What you need to do. For the data below, give again exactly the lines from the one containing "17.5 | 20 |" through the one containing "Below are two", both ends included, and no others.

Stored data entries:
--- START ---

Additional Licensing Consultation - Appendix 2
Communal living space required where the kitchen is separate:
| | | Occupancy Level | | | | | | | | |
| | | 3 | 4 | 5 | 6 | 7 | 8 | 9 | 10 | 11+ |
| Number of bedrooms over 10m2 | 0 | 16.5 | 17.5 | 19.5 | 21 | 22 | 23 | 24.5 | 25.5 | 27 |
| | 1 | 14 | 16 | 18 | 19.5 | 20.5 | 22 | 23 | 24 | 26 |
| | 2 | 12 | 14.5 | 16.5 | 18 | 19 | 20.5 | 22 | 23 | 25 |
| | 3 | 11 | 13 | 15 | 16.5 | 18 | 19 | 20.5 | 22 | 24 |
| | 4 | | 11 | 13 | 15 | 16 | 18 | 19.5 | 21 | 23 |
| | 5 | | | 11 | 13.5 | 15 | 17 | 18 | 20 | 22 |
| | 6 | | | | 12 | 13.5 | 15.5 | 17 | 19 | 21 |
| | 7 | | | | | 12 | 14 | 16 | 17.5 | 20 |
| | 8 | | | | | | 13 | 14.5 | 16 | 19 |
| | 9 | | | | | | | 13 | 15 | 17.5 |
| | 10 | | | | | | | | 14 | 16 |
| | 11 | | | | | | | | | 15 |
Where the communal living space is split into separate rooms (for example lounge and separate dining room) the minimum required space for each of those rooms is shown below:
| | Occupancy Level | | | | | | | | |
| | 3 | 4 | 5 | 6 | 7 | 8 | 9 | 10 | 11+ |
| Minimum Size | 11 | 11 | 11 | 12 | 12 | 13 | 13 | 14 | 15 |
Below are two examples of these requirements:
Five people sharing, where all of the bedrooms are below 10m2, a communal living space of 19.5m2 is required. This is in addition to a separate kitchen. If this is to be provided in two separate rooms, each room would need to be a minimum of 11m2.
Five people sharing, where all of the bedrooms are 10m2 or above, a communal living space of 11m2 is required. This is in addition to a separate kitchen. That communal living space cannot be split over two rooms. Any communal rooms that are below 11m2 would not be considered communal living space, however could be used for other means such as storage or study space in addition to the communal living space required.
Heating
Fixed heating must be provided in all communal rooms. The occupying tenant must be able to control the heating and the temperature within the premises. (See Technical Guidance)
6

--- END ---

Solution.
| | 7 | | | | | 12 | 14 | 16 | 17.5 | 20 |
| | 8 | | | | | | 13 | 14.5 | 16 | 19 |
| | 9 | | | | | | | 13 | 15 | 17.5 |
| | 10 | | | | | | | | 14 | 16 |
| | 11 | | | | | | | | | 15 |
Where the communal living space is split into separate rooms (for example lounge and separate dining room) the minimum required space for each of those rooms is shown below:
| | Occupancy Level | | | | | | | | |
| | 3 | 4 | 5 | 6 | 7 | 8 | 9 | 10 | 11+ |
| Minimum Size | 11 | 11 | 11 | 12 | 12 | 13 | 13 | 14 | 15 |
Below are two examples of these requirements:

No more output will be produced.